BEGIN RECORDED DATA

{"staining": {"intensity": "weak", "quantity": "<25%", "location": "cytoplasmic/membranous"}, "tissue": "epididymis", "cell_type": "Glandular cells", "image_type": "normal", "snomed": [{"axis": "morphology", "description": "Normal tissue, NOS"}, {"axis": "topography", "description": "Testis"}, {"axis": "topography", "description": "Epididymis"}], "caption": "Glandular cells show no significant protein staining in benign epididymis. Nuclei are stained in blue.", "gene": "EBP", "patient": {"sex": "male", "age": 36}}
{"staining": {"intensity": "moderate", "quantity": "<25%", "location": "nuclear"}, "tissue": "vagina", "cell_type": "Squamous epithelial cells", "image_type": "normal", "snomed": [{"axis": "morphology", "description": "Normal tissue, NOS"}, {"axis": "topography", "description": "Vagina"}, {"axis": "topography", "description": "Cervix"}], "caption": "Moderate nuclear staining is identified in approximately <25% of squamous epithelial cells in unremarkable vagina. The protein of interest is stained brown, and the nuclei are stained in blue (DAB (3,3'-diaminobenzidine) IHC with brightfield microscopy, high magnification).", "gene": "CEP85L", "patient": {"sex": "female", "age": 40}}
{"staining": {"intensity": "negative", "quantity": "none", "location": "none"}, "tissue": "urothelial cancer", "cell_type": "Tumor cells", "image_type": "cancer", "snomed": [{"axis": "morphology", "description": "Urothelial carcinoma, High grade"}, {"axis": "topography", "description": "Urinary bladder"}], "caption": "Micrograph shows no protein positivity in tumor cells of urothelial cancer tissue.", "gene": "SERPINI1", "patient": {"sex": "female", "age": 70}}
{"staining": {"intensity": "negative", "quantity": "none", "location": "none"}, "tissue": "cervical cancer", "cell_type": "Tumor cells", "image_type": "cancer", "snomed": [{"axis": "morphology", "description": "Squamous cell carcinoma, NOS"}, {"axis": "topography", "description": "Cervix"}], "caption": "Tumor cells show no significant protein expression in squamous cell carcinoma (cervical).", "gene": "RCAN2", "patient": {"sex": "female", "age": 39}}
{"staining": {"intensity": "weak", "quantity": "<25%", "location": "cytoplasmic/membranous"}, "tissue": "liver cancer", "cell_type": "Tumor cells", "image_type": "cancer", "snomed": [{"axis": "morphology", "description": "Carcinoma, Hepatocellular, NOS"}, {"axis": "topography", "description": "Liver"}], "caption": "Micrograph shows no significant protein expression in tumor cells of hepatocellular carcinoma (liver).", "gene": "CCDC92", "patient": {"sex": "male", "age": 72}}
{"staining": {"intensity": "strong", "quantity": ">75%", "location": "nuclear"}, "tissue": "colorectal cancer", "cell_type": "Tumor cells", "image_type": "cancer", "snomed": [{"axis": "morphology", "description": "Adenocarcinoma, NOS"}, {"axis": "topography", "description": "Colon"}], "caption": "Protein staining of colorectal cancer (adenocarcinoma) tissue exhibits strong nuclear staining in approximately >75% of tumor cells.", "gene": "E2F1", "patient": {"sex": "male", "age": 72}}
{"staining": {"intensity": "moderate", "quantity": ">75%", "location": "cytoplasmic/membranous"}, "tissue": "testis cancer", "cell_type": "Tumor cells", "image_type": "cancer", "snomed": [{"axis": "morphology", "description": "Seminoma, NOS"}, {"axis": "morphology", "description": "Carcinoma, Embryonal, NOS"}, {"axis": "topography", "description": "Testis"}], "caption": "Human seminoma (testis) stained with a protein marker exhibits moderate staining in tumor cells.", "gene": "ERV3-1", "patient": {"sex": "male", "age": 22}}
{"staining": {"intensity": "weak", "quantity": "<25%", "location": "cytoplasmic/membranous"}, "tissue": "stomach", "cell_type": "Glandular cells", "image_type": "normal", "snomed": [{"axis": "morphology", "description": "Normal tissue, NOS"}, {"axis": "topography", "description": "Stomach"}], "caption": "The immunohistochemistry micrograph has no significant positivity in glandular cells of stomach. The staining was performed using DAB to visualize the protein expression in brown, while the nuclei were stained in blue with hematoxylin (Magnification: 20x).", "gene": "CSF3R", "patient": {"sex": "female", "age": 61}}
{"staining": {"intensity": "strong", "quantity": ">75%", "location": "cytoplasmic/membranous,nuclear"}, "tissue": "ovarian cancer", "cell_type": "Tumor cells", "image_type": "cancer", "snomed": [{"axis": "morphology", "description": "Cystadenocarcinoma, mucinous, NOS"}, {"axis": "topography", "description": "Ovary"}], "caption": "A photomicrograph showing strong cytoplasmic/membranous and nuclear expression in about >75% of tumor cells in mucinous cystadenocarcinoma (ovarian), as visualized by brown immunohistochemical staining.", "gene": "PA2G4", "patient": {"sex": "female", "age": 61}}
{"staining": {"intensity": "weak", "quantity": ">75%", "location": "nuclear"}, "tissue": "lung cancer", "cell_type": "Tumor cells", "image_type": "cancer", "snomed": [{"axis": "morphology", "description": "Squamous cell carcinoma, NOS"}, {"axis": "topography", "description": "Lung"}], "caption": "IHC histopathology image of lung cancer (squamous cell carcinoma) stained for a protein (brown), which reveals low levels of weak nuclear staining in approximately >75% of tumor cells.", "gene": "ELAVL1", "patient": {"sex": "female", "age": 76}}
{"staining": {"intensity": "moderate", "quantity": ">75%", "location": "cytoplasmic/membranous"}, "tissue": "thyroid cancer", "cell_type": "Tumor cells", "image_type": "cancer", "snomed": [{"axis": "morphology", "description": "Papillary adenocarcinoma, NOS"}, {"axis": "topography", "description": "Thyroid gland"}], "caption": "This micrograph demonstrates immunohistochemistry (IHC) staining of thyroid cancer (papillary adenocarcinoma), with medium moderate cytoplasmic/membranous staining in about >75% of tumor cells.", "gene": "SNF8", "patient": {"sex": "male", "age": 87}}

END RECORDED DATA

**THE PROBLEM**
The complete data is to be transcribed verbatim.

**COMPLETED TASK**
{"staining": {"intensity": "weak", "quantity": "<25%", "location": "cytoplasmic/membranous"}, "tissue": "epididymis", "cell_type": "Glandular cells", "image_type": "normal", "snomed": [{"axis": "morphology", "description": "Normal tissue, NOS"}, {"axis": "topography", "description": "Testis"}, {"axis": "topography", "description": "Epididymis"}], "caption": "Glandular cells show no significant protein staining in benign epididymis. Nuclei are stained in blue.", "gene": "EBP", "patient": {"sex": "male", "age": 36}}
{"staining": {"intensity": "moderate", "quantity": "<25%", "location": "nuclear"}, "tissue": "vagina", "cell_type": "Squamous epithelial cells", "image_type": "normal", "snomed": [{"axis": "morphology", "description": "Normal tissue, NOS"}, {"axis": "topography", "description": "Vagina"}, {"axis": "topography", "description": "Cervix"}], "caption": "Moderate nuclear staining is identified in approximately <25% of squamous epithelial cells in unremarkable vagina. The protein of interest is stained brown, and the nuclei are stained in blue (DAB (3,3'-diaminobenzidine) IHC with brightfield microscopy, high magnification).", "gene": "CEP85L", "patient": {"sex": "female", "age": 40}}
{"staining": {"intensity": "negative", "quantity": "none", "location": "none"}, "tissue": "urothelial cancer", "cell_type": "Tumor cells", "image_type": "cancer", "snomed": [{"axis": "morphology", "description": "Urothelial carcinoma, High grade"}, {"axis": "topography", "description": "Urinary bladder"}], "caption": "Micrograph shows no protein positivity in tumor cells of urothelial cancer tissue.", "gene": "SERPINI1", "patient": {"sex": "female", "age": 70}}
{"staining": {"intensity": "negative", "quantity": "none", "location": "none"}, "tissue": "cervical cancer", "cell_type": "Tumor cells", "image_type": "cancer", "snomed": [{"axis": "morphology", "description": "Squamous cell carcinoma, NOS"}, {"axis": "topography", "description": "Cervix"}], "caption": "Tumor cells show no significant protein expression in squamous cell carcinoma (cervical).", "gene": "RCAN2", "patient": {"sex": "female", "age": 39}}
{"staining": {"intensity": "weak", "quantity": "<25%", "location": "cytoplasmic/membranous"}, "tissue": "liver cancer", "cell_type": "Tumor cells", "image_type": "cancer", "snomed": [{"axis": "morphology", "description": "Carcinoma, Hepatocellular, NOS"}, {"axis": "topography", "description": "Liver"}], "caption": "Micrograph shows no significant protein expression in tumor cells of hepatocellular carcinoma (liver).", "gene": "CCDC92", "patient": {"sex": "male", "age": 72}}
{"staining": {"intensity": "strong", "quantity": ">75%", "location": "nuclear"}, "tissue": "colorectal cancer", "cell_type": "Tumor cells", "image_type": "cancer", "snomed": [{"axis": "morphology", "description": "Adenocarcinoma, NOS"}, {"axis": "topography", "description": "Colon"}], "caption": "Protein staining of colorectal cancer (adenocarcinoma) tissue exhibits strong nuclear staining in approximately >75% of tumor cells.", "gene": "E2F1", "patient": {"sex": "male", "age": 72}}
{"staining": {"intensity": "moderate", "quantity": ">75%", "location": "cytoplasmic/membranous"}, "tissue": "testis cancer", "cell_type": "Tumor cells", "image_type": "cancer", "snomed": [{"axis": "morphology", "description": "Seminoma, NOS"}, {"axis": "morphology", "description": "Carcinoma, Embryonal, NOS"}, {"axis": "topography", "description": "Testis"}], "caption": "Human seminoma (testis) stained with a protein marker exhibits moderate staining in tumor cells.", "gene": "ERV3-1", "patient": {"sex": "male", "age": 22}}
{"staining": {"intensity": "weak", "quantity": "<25%", "location": "cytoplasmic/membranous"}, "tissue": "stomach", "cell_type": "Glandular cells", "image_type": "normal", "snomed": [{"axis": "morphology", "description": "Normal tissue, NOS"}, {"axis": "topography", "description": "Stomach"}], "caption": "The immunohistochemistry micrograph has no significant positivity in glandular cells of stomach. The staining was performed using DAB to visualize the protein expression in brown, while the nuclei were stained in blue with hematoxylin (Magnification: 20x).", "gene": "CSF3R", "patient": {"sex": "female", "age": 61}}
{"staining": {"intensity": "strong", "quantity": ">75%", "location": "cytoplasmic/membranous,nuclear"}, "tissue": "ovarian cancer", "cell_type": "Tumor cells", "image_type": "cancer", "snomed": [{"axis": "morphology", "description": "Cystadenocarcinoma, mucinous, NOS"}, {"axis": "topography", "description": "Ovary"}], "caption": "A photomicrograph showing strong cytoplasmic/membranous and nuclear expression in about >75% of tumor cells in mucinous cystadenocarcinoma (ovarian), as visualized by brown immunohistochemical staining.", "gene": "PA2G4", "patient": {"sex": "female", "age": 61}}
{"staining": {"intensity": "weak", "quantity": ">75%", "location": "nuclear"}, "tissue": "lung cancer", "cell_type": "Tumor cells", "image_type": "cancer", "snomed": [{"axis": "morphology", "description": "Squamous cell carcinoma, NOS"}, {"axis": "topography", "description": "Lung"}], "caption": "IHC histopathology image of lung cancer (squamous cell carcinoma) stained for a protein (brown), which reveals low levels of weak nuclear staining in approximately >75% of tumor cells.", "gene": "ELAVL1", "patient": {"sex": "female", "age": 76}}
{"staining": {"intensity": "moderate", "quantity": ">75%", "location": "cytoplasmic/membranous"}, "tissue": "thyroid cancer", "cell_type": "Tumor cells", "image_type": "cancer", "snomed": [{"axis": "morphology", "description": "Papillary adenocarcinoma, NOS"}, {"axis": "topography", "description": "Thyroid gland"}], "caption": "This micrograph demonstrates immunohistochemistry (IHC) staining of thyroid cancer (papillary adenocarcinoma), with medium moderate cytoplasmic/membranous staining in about >75% of tumor cells.", "gene": "SNF8", "patient": {"sex": "male", "age": 87}}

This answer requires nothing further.